Norfolk is not a place where you’d necessarily expect to find a hotbed of innovative entrepreneurship. Not only did a single crop dominate the area but growers, save those on the marketing board, had no hand in selling it. As long as it worked, it was a great system, as a floor price pretty much guaranteed a profit for every pound farmers grew, along with a Dutch auction that generated premiums for above-average crops. But it provided no interaction between buyers and sellers. When growers brought their 50-pound bales of cured leaves to the auction warehouse, they weren’t even allowed into the area where the tobacco buyers were.

“I was growing 150,000 pounds a year but I knew nothing about marketing,” says Robert Koprich. “Basically, you just took your bales to the auction warehouse and a few days later, you got a cheque. That’s all I knew of marketing.”

Koprich pauses, looks around the room, and spreads his hands out wide.

“This is a big change,” he says with a wry smile as he surveys the scene.

That’s a considerable understatement. The room, retail headquarters for Purple Daze Lavender Farm (purpledazelavender.com), is housed in a walled-off corner of an equipment shed and is as far removed from the grit and grime of farming as could be imagined. Lacey lavender-coloured netting is strung along the ceiling, delicately drawn lavender flowers adorn the walls, and knickknacks and little jars – many bearing lavender bows – are everywhere. As he takes in his sweetly scented, lavender-hued surroundings, Koprich has the look of a man who still can’t quite believe where life’s journey has taken him.

It’s not because he now sells things such as potpourri sachets and ‘dream pillows.’ It’s the fact that he’s in retail sales.

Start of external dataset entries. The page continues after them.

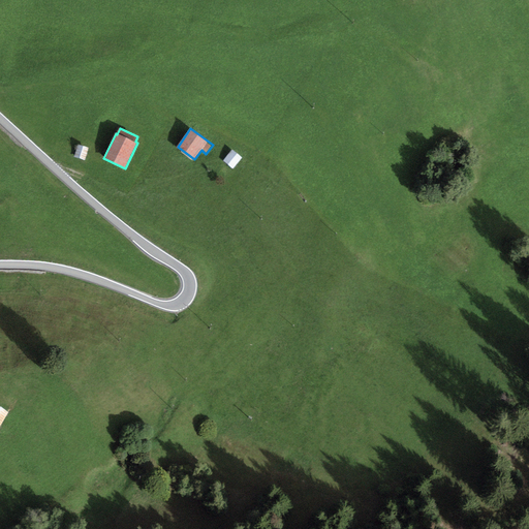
[(89,148),(79,145),(74,157),(86,160),(89,148)]
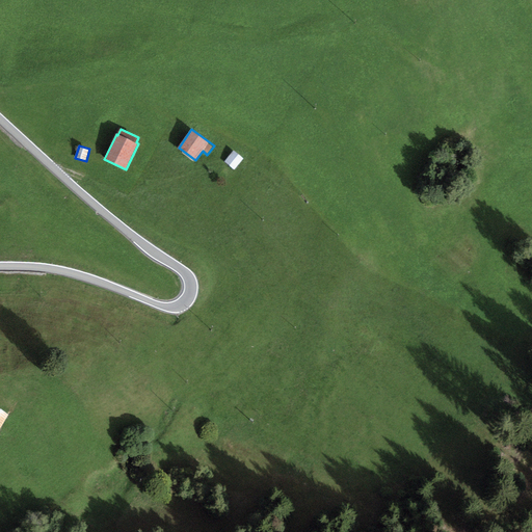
[(234,151),(224,161),(235,169),(244,159),(234,151)]
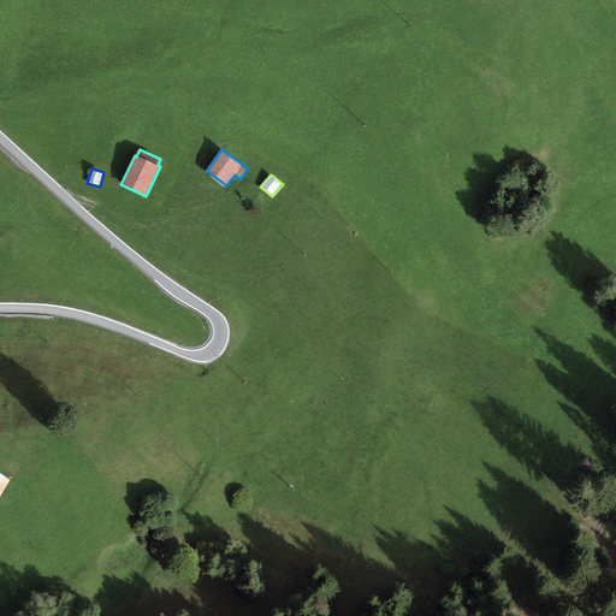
[(0,496),(11,480),(0,473),(0,496)]
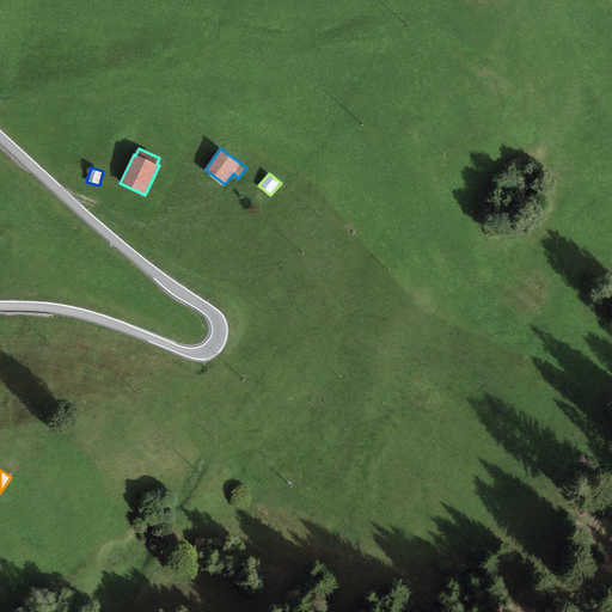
All buildings are outlined.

Where Koprich once grew one thing, he now has a multitude of products (30 and counting). Where he once had a single method of selling to a handful of largely anonymous buyers, he now has a host of sales channels and thousands of customers, many keen to ask questions about not just the products on these shelves, but about his farm and himself. It is still a source of wonder that after 30 years of largely farming on his lonesome, a steady stream of people now make their way down Highway 3, turn south onto County Road 16 (at the telephone poll wrapped in lavender-coloured netting), and then pull into his yard.

“I can’t say for sure how many people have come here since we started,” he says. “We’ve had people from all over the world, including places like Japan and Australia. But I can tell you, I sure didn’t expect that. It’s amazing.”

A former Mountie, Koprich returned to the family farm near Delhi in the mid  ‘70s, finally deciding in 2005 that he’d had enough of tobacco. But when he began growing lavender, he came at it with the mindset of a producer. He focused on finding a hardy variety (most of his 7.5 acres, soon to be 10, are a variety called English Munstead) and he built his own system for distilling the oil, planning to sell it to those making lavender products.

“I was just going to sell wholesale because as a tobacco grower, I knew nothing about retail,” he says.

But he always liked the flower, and remembered how they used to sell little rattan baskets filled with flowers at the Norfolk Fair when he was a kid. So he and wife Carolyn made a few simple products, and did a bit of retailing out of the back door. Things quickly took off. Just ask his neighbours, particularly on the first weekend after Canada Day, when the Kopriches hold their annual open house. It started out as a farm tour and the couple was pleasantly surprised when, despite minimal advertising, 150 people showed up. When 200 showed up the second year, they decided they were onto something.

“In the third year, we put up tents and had about 20 vendors, all of them selling totally local products, and we had 500 to 600 people show up,” says Koprich. “The next year, a TV station did a story on us and I was on CBC radio, and we had 1,500 people come here. You wouldn’t have believed it.”

The recession knocked those numbers down a bit but the ‘festival’ regularly attracts 1,000 people, who fill the couple’s yard for a chance to see the lavender fields in full bloom, buy his products or local crafts and foods, listen to a Celtic harpist, or catch the belly-dancing demonstration.

It’s the farm’s busiest time of the year but only barely, says Koprich.

“I had thought it would be something that would let me ease off,” he says. “But I’m busier than ever. This is 12 months a year and you’re always scrambling to keep up.”

The funny thing is Koprich doesn’t have to do this. The market for lavender oil is strong and he could easily wholesale all of his production. In fact, he has to hold back half of his oil for his own products.

“It’s a lot of work, but we’re seeing the results,” he says. “I can see making a living off of this.”